On the supply front, Iraqi Oil Minister Hayan Abdul Ghani initially said over the weekend that Baghdad had cut production enough and would not agree to more. But he later said that any decision is a matter for OPEC, and that it will adhere to whatever the group decides. OPEC+ meets on June 1.
Crude oil has been declining since mid-April, with prices giving up most of the risk premium resulting from tensions in the Middle East. They were also pressured by mixed demand forecasts. Time periods – one of the most closely tracked market metrics – indicate that conditions are becoming less tight.
“I expect crude oil to remain under some downward pressure, as the geopolitical risk premium related to Gaza continues to fade,” said Vandana Hari, founder of Vanda Insights in Singapore. She said that Iraq’s comments regarding OPEC+ supplies were a “storm in a teacup.”

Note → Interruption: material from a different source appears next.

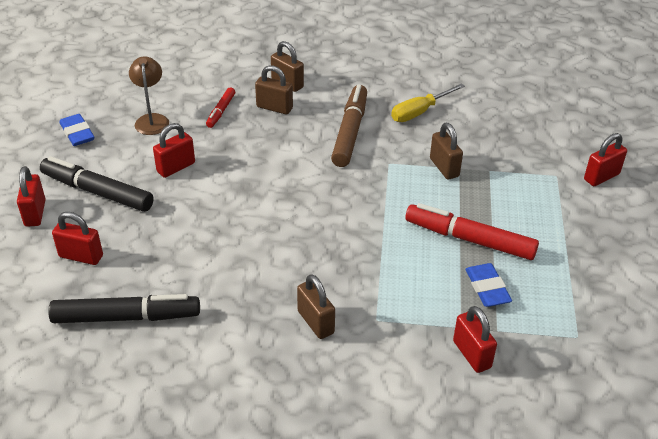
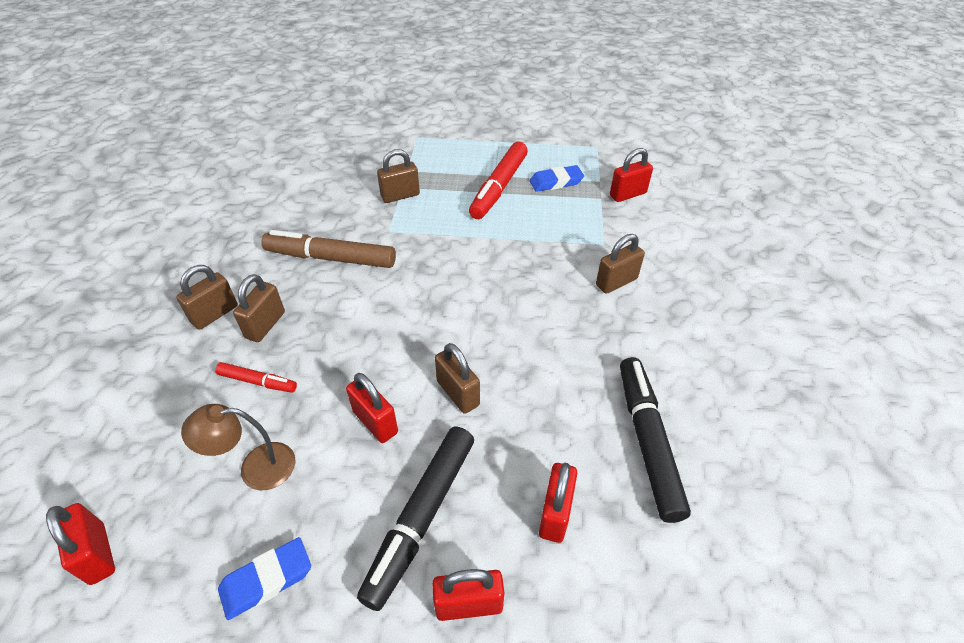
camera: 90 degrees left, 5 degrees up
(194, 208) = (458, 393): none -> brown padlock
(419, 112) = (307, 207): yellow screwdriver -> none
(601, 177) = (421, 117): red padlock -> red padlock (97, 554)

Iraq, the second largest producer among OPEC members, has been a source of some concern in the group because it has failed to fully implement the current cuts. However, most market watchers expect the broader OPEC+ group to extend restrictions into the second half even as collective spare capacity expands.
The Organization of the Petroleum Exporting Countries is scheduled to announce its market forecasts on Tuesday, providing clues about global balances, demand expectations, as well as supply dynamics. A report from the International Energy Agency is also due this week.
Brent crude’s spot spread – the difference between its two nearest contracts – narrowed to 42 cents a barrel in the default, compared with a gap of $1.20 two weeks ago.